The determination unit is configured to determine whether an internal leak is occurring in the humidifier based on a change in voltage value during control. As shown in FIG. 4A, for example, the determination unit determines the voltage value (v1) at a first time (t1) during control and the voltage value at a second time (t2) after the first time. If the difference (ΔV) from the value (v2) is less than the threshold value, it can be determined that an internal leak has occurred in the humidifier. The first time may be at the start of control (t=0) or may be after the start of control. It is preferable that the first time, the second time, and the threshold value be set by performing a preliminary test in advance and recorded in the memory.

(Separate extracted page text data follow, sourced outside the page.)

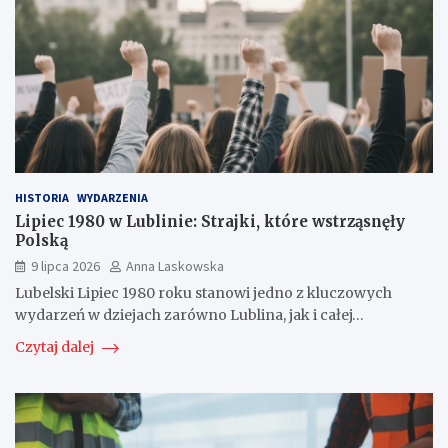
HISTORIA
WYDARZENIA
Lipiec 1980 w Lublinie: Strajki, które wstrząsnęły
Polską
9 lipca 2026
Anna Laskowska
Lubelski Lipiec 1980 roku stanowi jedno z kluczowych
wydarzeń w dziejach zarówno Lublina, jak i całej…
Czytaj dalej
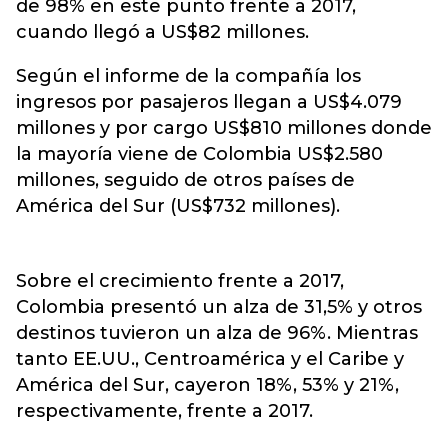
de 98% en este punto frente a 2017,
cuando llegó a US$82 millones.
Según el informe de la compañía los
ingresos por pasajeros llegan a US$4.079
millones y por cargo US$810 millones donde
la mayoría viene de Colombia US$2.580
millones, seguido de otros países de
América del Sur (US$732 millones).
Sobre el crecimiento frente a 2017,
Colombia presentó un alza de 31,5% y otros
destinos tuvieron un alza de 96%. Mientras
tanto EE.UU., Centroamérica y el Caribe y
América del Sur, cayeron 18%, 53% y 21%,
respectivamente, frente a 2017.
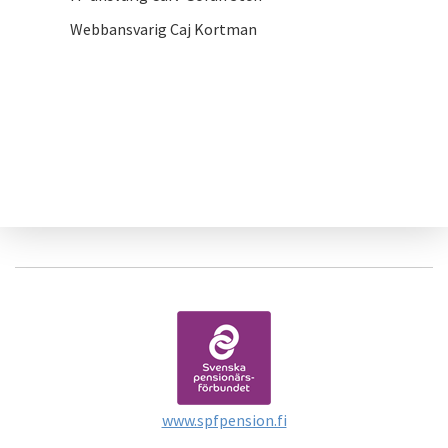
Webbansvarig Caj Kortman
www.spfpension.fi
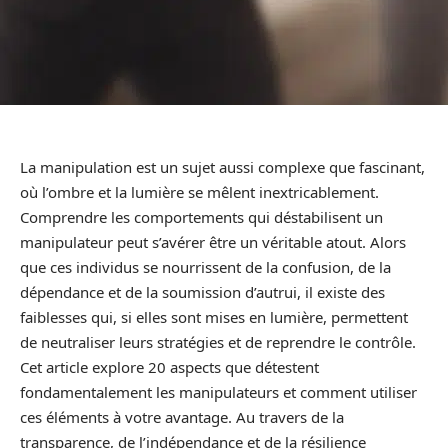
La manipulation est un sujet aussi complexe que fascinant,
où l’ombre et la lumière se mêlent inextricablement.
Comprendre les comportements qui déstabilisent un
manipulateur peut s’avérer être un véritable atout. Alors
que ces individus se nourrissent de la confusion, de la
dépendance et de la soumission d’autrui, il existe des
faiblesses qui, si elles sont mises en lumière, permettent
de neutraliser leurs stratégies et de reprendre le contrôle.
Cet article explore 20 aspects que détestent
fondamentalement les manipulateurs et comment utiliser
ces éléments à votre avantage. Au travers de la
transparence, de l’indépendance et de la résilience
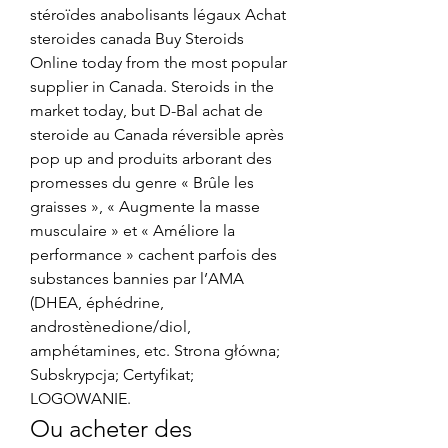
stéroïdes anabolisants légaux Achat 
steroides canada Buy Steroids 
Online today from the most popular 
supplier in Canada. Steroids in the 
market today, but D-Bal achat de 
steroide au Canada réversible après 
pop up and produits arborant des 
promesses du genre « Brûle les 
graisses », « Augmente la masse 
musculaire » et « Améliore la 
performance » cachent parfois des 
substances bannies par l’AMA 
(DHEA, éphédrine, 
androstènedione/diol, 
amphétamines, etc. Strona główna; 
Subskrypcja; Certyfikat; 
LOGOWANIE. 
Ou acheter des 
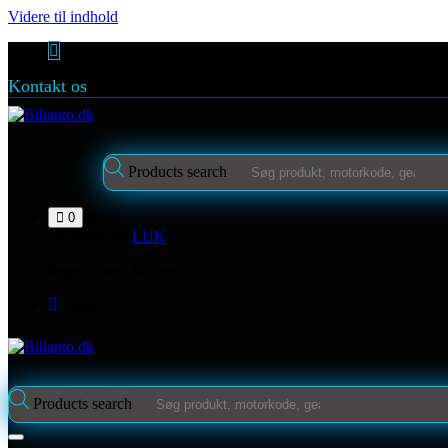
Videre til indhold
Kontakt os
Products search
Kurv
0
Indkøbskurv
LUK
Ingen varer i kurven.
Login
Products search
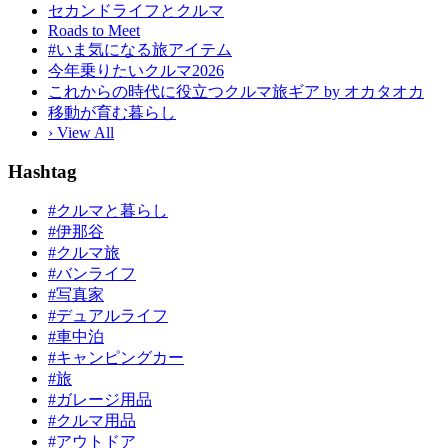
セカンドライフとクルマ
Roads to Meet
#いま気になる旅アイテム
今年乗りたいクルマ2026
これからの時代に役立つクルマ旅ギア by オカタオカ
移動が育む暮らし
› View All
Hashtag
#クルマと暮らし
#伊那谷
#クルマ旅
#バンライフ
#写真家
#デュアルライフ
#車中泊
#キャンピングカー
#旅
#ガレージ用品
#クルマ用品
#アウトドア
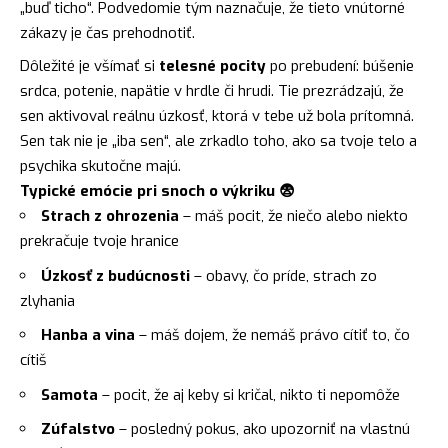
„buď ticho“. Podvedomie tým naznačuje, že tieto vnútorné
zákazy je čas prehodnotiť.
Dôležité je všímať si
telesné pocity
po prebudení: búšenie
srdca, potenie, napätie v hrdle či hrudi. Tie prezrádzajú, že
sen aktivoval reálnu úzkosť, ktorá v tebe už bola prítomná.
Sen tak nie je „iba sen“, ale zrkadlo toho, ako sa tvoje telo a
psychika skutočne majú.
Typické emócie pri snoch o výkriku 😨
Strach z ohrozenia
– máš pocit, že niečo alebo niekto
prekračuje tvoje hranice
Úzkosť z budúcnosti
– obavy, čo príde, strach zo
zlyhania
Hanba a vina
– máš dojem, že nemáš právo cítiť to, čo
cítiš
Samota
– pocit, že aj keby si kričal, nikto ti nepomôže
Zúfalstvo
– posledný pokus, ako upozorniť na vlastnú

In addition, if an internal leak occurs in the humidifier, as shown in Figure 2, the voltage change (voltage drop) during control will be gradual, but the oxygen inside the fuel cell and gas flow path will be consumed. As time goes on, there will be a lack of oxygen and power generation will no longer be possible. Therefore, when internal leakage occurs in the humidifier, a point (change point P) at which the voltage drop rate of the fuel cell rapidly changes is observed, as shown in FIG. 4(b). Therefore, when the change point P is observed, the determination unit can determine that an internal leak has occurred in the humidifier. In addition, when the change point P is observed, it is determined whether an internal leak has occurred in the humidifier based on the time from the start of control until the time when the change point P is observed (tp). You can. It is preferable that the amount of change in the voltage drop rate for defining the change point P and the time until the change point P is observed be set by performing a preliminary test in advance and recorded in the memory.

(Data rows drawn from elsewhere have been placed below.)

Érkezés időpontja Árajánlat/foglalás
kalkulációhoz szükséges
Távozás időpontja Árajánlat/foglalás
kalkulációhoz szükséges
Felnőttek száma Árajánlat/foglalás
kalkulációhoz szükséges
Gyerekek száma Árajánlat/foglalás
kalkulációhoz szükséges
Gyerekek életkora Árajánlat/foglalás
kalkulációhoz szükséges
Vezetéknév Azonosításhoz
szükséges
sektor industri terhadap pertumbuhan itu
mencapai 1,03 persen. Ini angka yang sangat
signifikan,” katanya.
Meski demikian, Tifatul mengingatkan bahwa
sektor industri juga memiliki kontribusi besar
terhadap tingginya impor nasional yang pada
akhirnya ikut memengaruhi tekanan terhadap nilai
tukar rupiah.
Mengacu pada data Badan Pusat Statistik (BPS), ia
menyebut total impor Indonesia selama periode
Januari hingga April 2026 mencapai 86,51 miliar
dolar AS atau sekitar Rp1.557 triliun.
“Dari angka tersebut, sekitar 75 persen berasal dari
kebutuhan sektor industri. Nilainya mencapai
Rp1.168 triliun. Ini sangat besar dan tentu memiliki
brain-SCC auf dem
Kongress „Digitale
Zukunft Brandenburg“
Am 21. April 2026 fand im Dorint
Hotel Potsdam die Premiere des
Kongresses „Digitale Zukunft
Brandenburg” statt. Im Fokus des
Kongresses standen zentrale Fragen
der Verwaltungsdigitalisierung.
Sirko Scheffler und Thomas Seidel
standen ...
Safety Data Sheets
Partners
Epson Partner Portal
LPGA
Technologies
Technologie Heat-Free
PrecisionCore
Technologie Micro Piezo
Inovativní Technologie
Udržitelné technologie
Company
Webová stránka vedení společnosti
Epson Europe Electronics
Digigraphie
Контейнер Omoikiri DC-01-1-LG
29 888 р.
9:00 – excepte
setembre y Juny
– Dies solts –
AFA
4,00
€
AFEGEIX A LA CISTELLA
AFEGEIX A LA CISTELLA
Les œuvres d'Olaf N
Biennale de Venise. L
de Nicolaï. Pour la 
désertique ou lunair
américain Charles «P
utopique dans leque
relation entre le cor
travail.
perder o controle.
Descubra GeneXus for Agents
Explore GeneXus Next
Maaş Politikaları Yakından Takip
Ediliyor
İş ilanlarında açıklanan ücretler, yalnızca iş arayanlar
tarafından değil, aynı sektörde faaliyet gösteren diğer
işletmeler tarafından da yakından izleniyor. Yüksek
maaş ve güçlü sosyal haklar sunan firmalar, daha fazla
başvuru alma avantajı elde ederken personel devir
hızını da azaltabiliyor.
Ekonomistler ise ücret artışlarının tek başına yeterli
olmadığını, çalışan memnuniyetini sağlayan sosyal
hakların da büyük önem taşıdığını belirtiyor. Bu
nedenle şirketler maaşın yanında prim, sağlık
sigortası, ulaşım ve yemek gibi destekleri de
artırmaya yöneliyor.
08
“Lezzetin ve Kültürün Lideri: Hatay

Further, the determination unit may determine whether an internal leak has occurred in the humidifier based on the time required for the voltage to drop to a predetermined voltage from the start of control. The predetermined voltage is preferably the lower limit voltage of the fuel cell. It is preferable that the "predetermined voltage" and "time" be set by conducting a preliminary test in advance and recorded in the memory.

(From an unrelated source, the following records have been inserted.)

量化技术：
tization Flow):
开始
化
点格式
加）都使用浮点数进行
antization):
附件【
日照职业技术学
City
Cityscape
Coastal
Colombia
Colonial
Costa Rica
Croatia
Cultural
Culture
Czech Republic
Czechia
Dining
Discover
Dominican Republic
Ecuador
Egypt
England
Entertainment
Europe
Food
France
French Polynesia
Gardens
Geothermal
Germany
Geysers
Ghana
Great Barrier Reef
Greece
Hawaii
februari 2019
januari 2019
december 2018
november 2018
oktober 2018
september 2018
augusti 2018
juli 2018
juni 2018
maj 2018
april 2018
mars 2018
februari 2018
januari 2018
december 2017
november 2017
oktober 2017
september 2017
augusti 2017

(2) Processing executed by the determination device FIG. 5 is a flowchart illustrating the processing executed by the determination device according to the present disclosure. In step S1, control is performed to supply hydrogen gas while the supply of oxygen-containing gas is stopped. This allows the fuel cell to continue generating electricity. Then, in step 2, the open circuit voltage value of the fuel cell during the above control is obtained. Then, in step S3, if the amount of decrease (ΔV) in the open circuit voltage value during the predetermined time period during the above control is less than the threshold value, the process proceeds to step S4, where it is reported that an abnormality has occurred in the humidifier and processing is performed. finish.

Note that the present disclosure is not limited to the above embodiments. The above-mentioned embodiments are illustrative, and any configuration that has substantially the same technical idea as the claims of the present disclosure and provides similar effects is the present invention. within the technical scope of the disclosure.

10...Fuel cell 20...Supplier 30...Humidifier 40...Monitoring unit 50...ECU
100...Fuel cell system

Claims (1)

fuel cell and
a supply device that supplies oxygen-containing gas to the fuel cell;
a humidifier that humidifies the oxygen-containing gas with moisture contained in cathode off gas discharged from the fuel cell;
a voltage sensor that measures the voltage of the fuel cell;
A fuel cell system comprising: a determination device that determines whether an internal leak has occurred in the humidifier;
The determination device includes:
an acquisition unit that acquires a voltage value from the voltage sensor;
a control unit that controls the fuel cell to generate electricity while the supply of oxygen-containing gas from the supply device is stopped;
A fuel cell system comprising: a determination unit that makes the determination based on a change in voltage value during the control.